### TASK TO CARRY OUT
Pick out the lines below that contain the string "Προσθήκη" and copy them all.

═════ RECORDED INFORMATION ═════

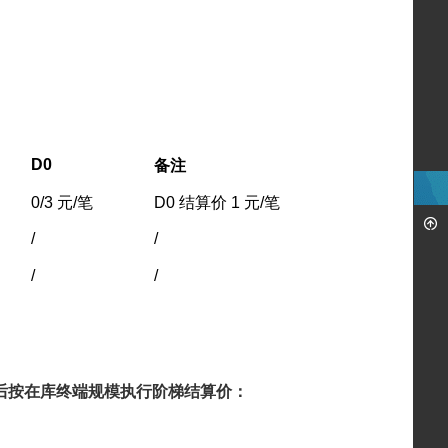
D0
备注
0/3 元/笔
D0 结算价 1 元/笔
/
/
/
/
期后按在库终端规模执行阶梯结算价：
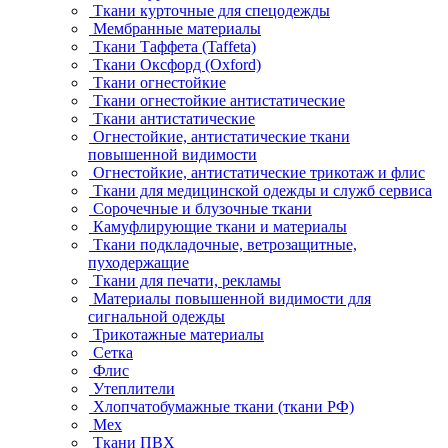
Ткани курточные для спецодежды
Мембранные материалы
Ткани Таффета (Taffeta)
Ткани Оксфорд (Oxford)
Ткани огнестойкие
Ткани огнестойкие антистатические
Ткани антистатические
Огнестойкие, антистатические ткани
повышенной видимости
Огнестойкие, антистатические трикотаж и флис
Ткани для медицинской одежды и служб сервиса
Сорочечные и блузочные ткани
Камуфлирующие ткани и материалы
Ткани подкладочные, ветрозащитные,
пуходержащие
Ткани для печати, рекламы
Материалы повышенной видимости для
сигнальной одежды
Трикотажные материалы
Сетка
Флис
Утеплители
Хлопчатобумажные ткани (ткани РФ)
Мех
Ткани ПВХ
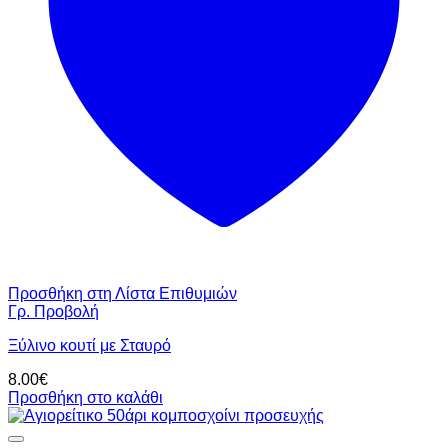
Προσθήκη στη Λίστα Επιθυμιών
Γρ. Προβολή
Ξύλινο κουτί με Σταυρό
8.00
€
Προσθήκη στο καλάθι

═════
═════ RECORDED INFORMATION ═════

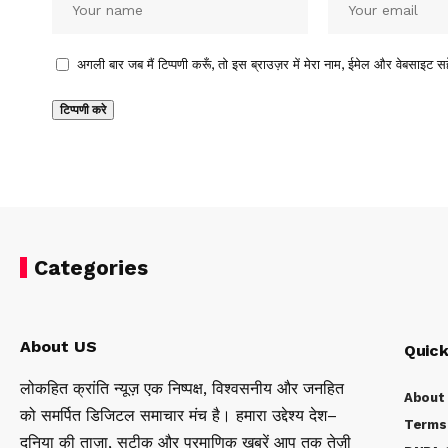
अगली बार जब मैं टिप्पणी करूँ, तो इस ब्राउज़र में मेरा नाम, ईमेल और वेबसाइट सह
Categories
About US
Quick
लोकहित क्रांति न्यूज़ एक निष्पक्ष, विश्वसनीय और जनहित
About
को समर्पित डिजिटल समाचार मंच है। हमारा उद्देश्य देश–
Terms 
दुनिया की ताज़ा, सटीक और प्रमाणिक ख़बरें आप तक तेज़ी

═════

### ANSWER BOX
Προσθήκη στη Λίστα Επιθυμιών
Προσθήκη στο καλάθι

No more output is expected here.